*** PROVIDED RECORDS ***

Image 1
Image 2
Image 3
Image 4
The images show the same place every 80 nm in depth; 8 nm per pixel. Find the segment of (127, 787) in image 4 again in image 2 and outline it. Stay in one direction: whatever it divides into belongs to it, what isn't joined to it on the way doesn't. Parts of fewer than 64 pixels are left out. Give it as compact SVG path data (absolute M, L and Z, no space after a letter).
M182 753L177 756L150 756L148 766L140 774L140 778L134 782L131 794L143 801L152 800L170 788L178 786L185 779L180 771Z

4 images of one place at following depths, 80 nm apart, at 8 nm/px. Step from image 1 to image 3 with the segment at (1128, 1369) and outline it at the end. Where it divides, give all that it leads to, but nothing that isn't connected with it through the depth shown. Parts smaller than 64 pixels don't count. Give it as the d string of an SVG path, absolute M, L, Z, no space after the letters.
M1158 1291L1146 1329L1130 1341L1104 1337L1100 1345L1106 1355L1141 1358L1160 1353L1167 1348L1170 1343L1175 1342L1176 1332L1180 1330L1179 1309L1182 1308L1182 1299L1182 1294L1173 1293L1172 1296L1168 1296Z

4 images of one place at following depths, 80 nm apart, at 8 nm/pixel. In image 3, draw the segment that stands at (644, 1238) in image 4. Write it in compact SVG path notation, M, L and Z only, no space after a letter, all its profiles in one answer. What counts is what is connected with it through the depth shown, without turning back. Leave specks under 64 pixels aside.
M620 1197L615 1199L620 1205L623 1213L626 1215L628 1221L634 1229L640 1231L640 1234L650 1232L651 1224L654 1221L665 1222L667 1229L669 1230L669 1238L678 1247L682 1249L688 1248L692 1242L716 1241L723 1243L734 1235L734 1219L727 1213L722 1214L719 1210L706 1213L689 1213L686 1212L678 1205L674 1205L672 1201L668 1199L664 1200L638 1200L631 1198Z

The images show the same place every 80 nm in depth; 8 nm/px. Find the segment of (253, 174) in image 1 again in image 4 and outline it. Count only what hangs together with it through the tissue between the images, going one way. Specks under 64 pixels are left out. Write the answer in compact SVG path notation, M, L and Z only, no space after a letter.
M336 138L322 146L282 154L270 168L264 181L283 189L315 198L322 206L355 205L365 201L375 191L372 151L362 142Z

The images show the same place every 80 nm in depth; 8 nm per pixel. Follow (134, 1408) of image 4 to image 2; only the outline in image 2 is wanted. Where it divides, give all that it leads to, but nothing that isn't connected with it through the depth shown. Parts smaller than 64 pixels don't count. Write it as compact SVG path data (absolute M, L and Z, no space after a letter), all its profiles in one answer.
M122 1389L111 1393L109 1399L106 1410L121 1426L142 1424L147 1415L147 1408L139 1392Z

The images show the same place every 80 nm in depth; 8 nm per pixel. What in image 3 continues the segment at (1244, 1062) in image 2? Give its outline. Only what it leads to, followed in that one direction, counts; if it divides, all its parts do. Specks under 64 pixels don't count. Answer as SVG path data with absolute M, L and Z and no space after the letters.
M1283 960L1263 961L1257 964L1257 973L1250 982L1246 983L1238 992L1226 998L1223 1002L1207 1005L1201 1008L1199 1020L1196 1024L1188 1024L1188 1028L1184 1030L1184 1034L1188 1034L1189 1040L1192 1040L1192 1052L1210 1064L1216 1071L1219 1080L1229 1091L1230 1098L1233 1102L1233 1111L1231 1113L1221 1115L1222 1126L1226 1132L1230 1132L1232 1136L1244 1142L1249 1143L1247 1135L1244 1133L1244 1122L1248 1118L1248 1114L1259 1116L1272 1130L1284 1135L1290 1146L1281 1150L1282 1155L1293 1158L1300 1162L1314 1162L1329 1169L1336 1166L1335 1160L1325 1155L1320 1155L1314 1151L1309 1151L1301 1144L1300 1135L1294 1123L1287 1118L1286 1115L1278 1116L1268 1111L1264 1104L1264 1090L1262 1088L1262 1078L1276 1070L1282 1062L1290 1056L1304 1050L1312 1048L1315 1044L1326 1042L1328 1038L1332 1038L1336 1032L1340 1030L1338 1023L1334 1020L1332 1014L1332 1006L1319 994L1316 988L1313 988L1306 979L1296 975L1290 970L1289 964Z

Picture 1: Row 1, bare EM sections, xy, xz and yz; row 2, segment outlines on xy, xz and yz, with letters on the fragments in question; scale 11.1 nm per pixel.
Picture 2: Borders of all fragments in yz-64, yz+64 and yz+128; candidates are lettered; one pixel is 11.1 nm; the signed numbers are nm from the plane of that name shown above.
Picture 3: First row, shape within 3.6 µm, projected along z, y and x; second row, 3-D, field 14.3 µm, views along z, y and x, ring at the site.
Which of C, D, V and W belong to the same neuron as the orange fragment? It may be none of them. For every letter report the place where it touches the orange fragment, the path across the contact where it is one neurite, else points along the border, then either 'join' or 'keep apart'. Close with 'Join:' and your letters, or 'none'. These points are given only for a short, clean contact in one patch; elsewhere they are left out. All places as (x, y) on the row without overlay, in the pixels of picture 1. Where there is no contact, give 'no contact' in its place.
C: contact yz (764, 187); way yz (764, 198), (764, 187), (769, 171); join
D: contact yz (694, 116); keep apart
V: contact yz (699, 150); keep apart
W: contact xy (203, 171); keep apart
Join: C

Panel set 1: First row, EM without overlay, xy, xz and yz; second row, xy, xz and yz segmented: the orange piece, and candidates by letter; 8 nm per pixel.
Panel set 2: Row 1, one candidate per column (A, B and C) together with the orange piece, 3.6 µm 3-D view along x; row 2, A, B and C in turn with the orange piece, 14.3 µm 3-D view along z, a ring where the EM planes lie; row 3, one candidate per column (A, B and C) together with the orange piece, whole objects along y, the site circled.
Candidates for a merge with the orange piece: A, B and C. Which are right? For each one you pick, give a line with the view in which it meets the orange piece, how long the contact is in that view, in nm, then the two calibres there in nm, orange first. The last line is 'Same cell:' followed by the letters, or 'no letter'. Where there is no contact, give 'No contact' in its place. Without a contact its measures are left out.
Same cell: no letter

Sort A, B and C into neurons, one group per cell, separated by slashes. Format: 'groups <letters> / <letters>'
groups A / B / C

*** End of PROVIDED RECORDS ***

- AIM OF THE EXERCISE: Starting at the top of the listing above, write out every line exactly as it appears.

- SOLUTION TO THE EXERCISE:
Image 1
Image 2
Image 3
Image 4
The images show the same place every 80 nm in depth; 8 nm per pixel. Find the segment of (127, 787) in image 4 again in image 2 and outline it. Stay in one direction: whatever it divides into belongs to it, what isn't joined to it on the way doesn't. Parts of fewer than 64 pixels are left out. Give it as compact SVG path data (absolute M, L and Z, no space after a letter).
M182 753L177 756L150 756L148 766L140 774L140 778L134 782L131 794L143 801L152 800L170 788L178 786L185 779L180 771Z

4 images of one place at following depths, 80 nm apart, at 8 nm/px. Step from image 1 to image 3 with the segment at (1128, 1369) and outline it at the end. Where it divides, give all that it leads to, but nothing that isn't connected with it through the depth shown. Parts smaller than 64 pixels don't count. Give it as the d string of an SVG path, absolute M, L, Z, no space after the letters.
M1158 1291L1146 1329L1130 1341L1104 1337L1100 1345L1106 1355L1141 1358L1160 1353L1167 1348L1170 1343L1175 1342L1176 1332L1180 1330L1179 1309L1182 1308L1182 1299L1182 1294L1173 1293L1172 1296L1168 1296Z

4 images of one place at following depths, 80 nm apart, at 8 nm/pixel. In image 3, draw the segment that stands at (644, 1238) in image 4. Write it in compact SVG path notation, M, L and Z only, no space after a letter, all its profiles in one answer. What counts is what is connected with it through the depth shown, without turning back. Leave specks under 64 pixels aside.
M620 1197L615 1199L620 1205L623 1213L626 1215L628 1221L634 1229L640 1231L640 1234L650 1232L651 1224L654 1221L665 1222L667 1229L669 1230L669 1238L678 1247L682 1249L688 1248L692 1242L716 1241L723 1243L734 1235L734 1219L727 1213L722 1214L719 1210L706 1213L689 1213L686 1212L678 1205L674 1205L672 1201L668 1199L664 1200L638 1200L631 1198Z

The images show the same place every 80 nm in depth; 8 nm/px. Find the segment of (253, 174) in image 1 again in image 4 and outline it. Count only what hangs together with it through the tissue between the images, going one way. Specks under 64 pixels are left out. Write the answer in compact SVG path notation, M, L and Z only, no space after a letter.
M336 138L322 146L282 154L270 168L264 181L283 189L315 198L322 206L355 205L365 201L375 191L372 151L362 142Z

The images show the same place every 80 nm in depth; 8 nm per pixel. Follow (134, 1408) of image 4 to image 2; only the outline in image 2 is wanted. Where it divides, give all that it leads to, but nothing that isn't connected with it through the depth shown. Parts smaller than 64 pixels don't count. Write it as compact SVG path data (absolute M, L and Z, no space after a letter), all its profiles in one answer.
M122 1389L111 1393L109 1399L106 1410L121 1426L142 1424L147 1415L147 1408L139 1392Z

The images show the same place every 80 nm in depth; 8 nm per pixel. What in image 3 continues the segment at (1244, 1062) in image 2? Give its outline. Only what it leads to, followed in that one direction, counts; if it divides, all its parts do. Specks under 64 pixels don't count. Answer as SVG path data with absolute M, L and Z and no space after the letters.
M1283 960L1263 961L1257 964L1257 973L1250 982L1246 983L1238 992L1226 998L1223 1002L1207 1005L1201 1008L1199 1020L1196 1024L1188 1024L1188 1028L1184 1030L1184 1034L1188 1034L1189 1040L1192 1040L1192 1052L1210 1064L1216 1071L1219 1080L1229 1091L1230 1098L1233 1102L1233 1111L1231 1113L1221 1115L1222 1126L1226 1132L1230 1132L1232 1136L1244 1142L1249 1143L1247 1135L1244 1133L1244 1122L1248 1118L1248 1114L1259 1116L1272 1130L1284 1135L1290 1146L1281 1150L1282 1155L1293 1158L1300 1162L1314 1162L1329 1169L1336 1166L1335 1160L1325 1155L1320 1155L1314 1151L1309 1151L1301 1144L1300 1135L1294 1123L1287 1118L1286 1115L1278 1116L1268 1111L1264 1104L1264 1090L1262 1088L1262 1078L1276 1070L1282 1062L1290 1056L1304 1050L1312 1048L1315 1044L1326 1042L1328 1038L1332 1038L1336 1032L1340 1030L1338 1023L1334 1020L1332 1014L1332 1006L1319 994L1316 988L1313 988L1306 979L1296 975L1290 970L1289 964Z

Picture 1: Row 1, bare EM sections, xy, xz and yz; row 2, segment outlines on xy, xz and yz, with letters on the fragments in question; scale 11.1 nm per pixel.
Picture 2: Borders of all fragments in yz-64, yz+64 and yz+128; candidates are lettered; one pixel is 11.1 nm; the signed numbers are nm from the plane of that name shown above.
Picture 3: First row, shape within 3.6 µm, projected along z, y and x; second row, 3-D, field 14.3 µm, views along z, y and x, ring at the site.
Which of C, D, V and W belong to the same neuron as the orange fragment? It may be none of them. For every letter report the place where it touches the orange fragment, the path across the contact where it is one neurite, else points along the border, then either 'join' or 'keep apart'. Close with 'Join:' and your letters, or 'none'. These points are given only for a short, clean contact in one patch; elsewhere they are left out. All places as (x, y) on the row without overlay, in the pixels of picture 1. Where there is no contact, give 'no contact' in its place.
C: contact yz (764, 187); way yz (764, 198), (764, 187), (769, 171); join
D: contact yz (694, 116); keep apart
V: contact yz (699, 150); keep apart
W: contact xy (203, 171); keep apart
Join: C

Panel set 1: First row, EM without overlay, xy, xz and yz; second row, xy, xz and yz segmented: the orange piece, and candidates by letter; 8 nm per pixel.
Panel set 2: Row 1, one candidate per column (A, B and C) together with the orange piece, 3.6 µm 3-D view along x; row 2, A, B and C in turn with the orange piece, 14.3 µm 3-D view along z, a ring where the EM planes lie; row 3, one candidate per column (A, B and C) together with the orange piece, whole objects along y, the site circled.
Candidates for a merge with the orange piece: A, B and C. Which are right? For each one you pick, give a line with the view in which it meets the orange piece, how long the contact is in that view, in nm, then the two calibres there in nm, orange first. The last line is 'Same cell:' followed by the letters, or 'no letter'. Where there is no contact, give 'No contact' in its place. Without a contact its measures are left out.
Same cell: no letter

Sort A, B and C into neurons, one group per cell, separated by slashes. Format: 'groups <letters> / <letters>'
groups A / B / C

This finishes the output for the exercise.